A feminist icon, Ernaux was awarded this year’s Nobel in October for “the courage and clinical acuity with which she uncovers the roots, estrangements and collective restraints of personal memory”, the jury said.

Her writing is heavily drawn from her personal experiences of class and gender, often casting a critical eye on social structures.

In her lecture, she also touched on the protests in Iran that erupted in mid-September following the death of Mahsa Amini who had been arrested by the Tehran morality police.

Ernaux said she took to writing her personal experiences because “a book can contribute to change” and “enable beings to reimagine themselves”.

“We see it today in the revolt of women who have found the words to disrupt male power and who have risen up, as in Iran, against its most archaic form”.

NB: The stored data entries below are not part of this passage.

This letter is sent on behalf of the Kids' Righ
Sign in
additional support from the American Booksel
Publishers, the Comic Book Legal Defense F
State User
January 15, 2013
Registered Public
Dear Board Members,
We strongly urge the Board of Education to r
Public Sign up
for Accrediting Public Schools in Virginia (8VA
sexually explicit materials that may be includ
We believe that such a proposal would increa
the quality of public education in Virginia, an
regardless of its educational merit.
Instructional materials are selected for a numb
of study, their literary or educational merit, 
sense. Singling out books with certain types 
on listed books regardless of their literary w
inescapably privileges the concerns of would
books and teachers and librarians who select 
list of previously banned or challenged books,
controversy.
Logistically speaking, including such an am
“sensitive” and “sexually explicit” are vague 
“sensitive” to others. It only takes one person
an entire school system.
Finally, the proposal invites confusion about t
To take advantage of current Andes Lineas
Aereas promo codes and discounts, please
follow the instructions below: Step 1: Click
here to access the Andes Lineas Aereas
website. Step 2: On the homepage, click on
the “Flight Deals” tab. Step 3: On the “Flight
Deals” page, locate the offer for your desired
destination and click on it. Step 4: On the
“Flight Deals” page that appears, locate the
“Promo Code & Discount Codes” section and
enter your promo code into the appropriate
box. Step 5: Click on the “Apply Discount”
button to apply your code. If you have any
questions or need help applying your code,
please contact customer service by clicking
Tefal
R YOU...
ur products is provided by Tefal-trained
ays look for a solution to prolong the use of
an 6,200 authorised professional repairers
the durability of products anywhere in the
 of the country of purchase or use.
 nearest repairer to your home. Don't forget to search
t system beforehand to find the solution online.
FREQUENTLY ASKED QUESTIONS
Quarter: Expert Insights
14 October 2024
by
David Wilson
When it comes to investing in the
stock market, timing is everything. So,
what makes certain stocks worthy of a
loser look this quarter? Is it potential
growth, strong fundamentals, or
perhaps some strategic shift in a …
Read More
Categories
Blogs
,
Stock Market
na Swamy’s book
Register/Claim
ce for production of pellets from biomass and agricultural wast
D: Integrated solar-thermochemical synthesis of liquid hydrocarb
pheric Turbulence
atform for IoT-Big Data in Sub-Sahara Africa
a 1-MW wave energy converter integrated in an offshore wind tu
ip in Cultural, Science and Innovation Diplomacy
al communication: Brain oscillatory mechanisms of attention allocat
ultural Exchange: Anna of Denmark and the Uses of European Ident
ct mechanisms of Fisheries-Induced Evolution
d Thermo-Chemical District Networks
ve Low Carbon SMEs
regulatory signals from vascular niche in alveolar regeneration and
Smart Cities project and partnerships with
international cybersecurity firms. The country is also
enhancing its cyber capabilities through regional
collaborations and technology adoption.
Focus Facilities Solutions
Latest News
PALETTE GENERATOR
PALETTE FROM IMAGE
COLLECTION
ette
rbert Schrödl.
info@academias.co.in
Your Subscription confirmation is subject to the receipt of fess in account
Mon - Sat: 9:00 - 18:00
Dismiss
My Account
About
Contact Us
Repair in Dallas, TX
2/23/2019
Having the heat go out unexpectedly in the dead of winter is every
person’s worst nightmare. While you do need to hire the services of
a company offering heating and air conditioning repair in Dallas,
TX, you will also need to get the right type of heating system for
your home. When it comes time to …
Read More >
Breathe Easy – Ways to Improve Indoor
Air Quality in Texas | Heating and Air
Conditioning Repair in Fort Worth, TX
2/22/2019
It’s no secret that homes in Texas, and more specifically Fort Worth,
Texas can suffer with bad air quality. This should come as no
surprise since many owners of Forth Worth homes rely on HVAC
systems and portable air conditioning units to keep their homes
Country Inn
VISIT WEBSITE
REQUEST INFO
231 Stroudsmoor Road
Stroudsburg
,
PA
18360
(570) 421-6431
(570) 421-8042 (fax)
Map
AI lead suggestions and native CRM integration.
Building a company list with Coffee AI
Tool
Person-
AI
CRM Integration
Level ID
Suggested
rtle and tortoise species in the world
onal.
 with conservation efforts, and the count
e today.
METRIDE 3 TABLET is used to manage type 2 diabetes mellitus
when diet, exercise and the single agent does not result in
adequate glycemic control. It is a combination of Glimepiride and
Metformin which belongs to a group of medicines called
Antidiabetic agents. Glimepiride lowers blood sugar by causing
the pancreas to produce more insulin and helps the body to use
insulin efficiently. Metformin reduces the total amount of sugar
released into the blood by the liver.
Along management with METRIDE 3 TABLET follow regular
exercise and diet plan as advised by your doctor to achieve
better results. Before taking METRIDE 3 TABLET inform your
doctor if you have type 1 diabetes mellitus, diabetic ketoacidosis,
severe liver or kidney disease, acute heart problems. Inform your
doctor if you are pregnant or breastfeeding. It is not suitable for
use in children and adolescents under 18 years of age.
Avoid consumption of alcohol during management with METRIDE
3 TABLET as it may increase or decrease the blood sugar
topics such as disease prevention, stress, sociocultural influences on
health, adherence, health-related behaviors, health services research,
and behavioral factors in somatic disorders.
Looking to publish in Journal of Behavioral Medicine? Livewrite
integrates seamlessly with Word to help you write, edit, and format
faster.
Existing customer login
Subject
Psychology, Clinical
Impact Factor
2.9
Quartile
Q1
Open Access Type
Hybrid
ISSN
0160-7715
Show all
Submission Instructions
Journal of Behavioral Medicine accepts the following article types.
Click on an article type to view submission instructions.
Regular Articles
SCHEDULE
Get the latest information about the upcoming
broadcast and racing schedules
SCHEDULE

She noted that growing up as part of the post-war generation, “writers and intellectuals positioned themselves in relation to French politics and became involved in social struggles as a matter of course”.

“In today’s world, where the multiplicity of information sources and the speed at which images flash past condition a form of indifference, to focus on one’s art is a temptation.”

She said she hoped that her Nobel Prize was “a sign of hope for all female writers”, who “have not yet gained legitimacy as producers of written works”.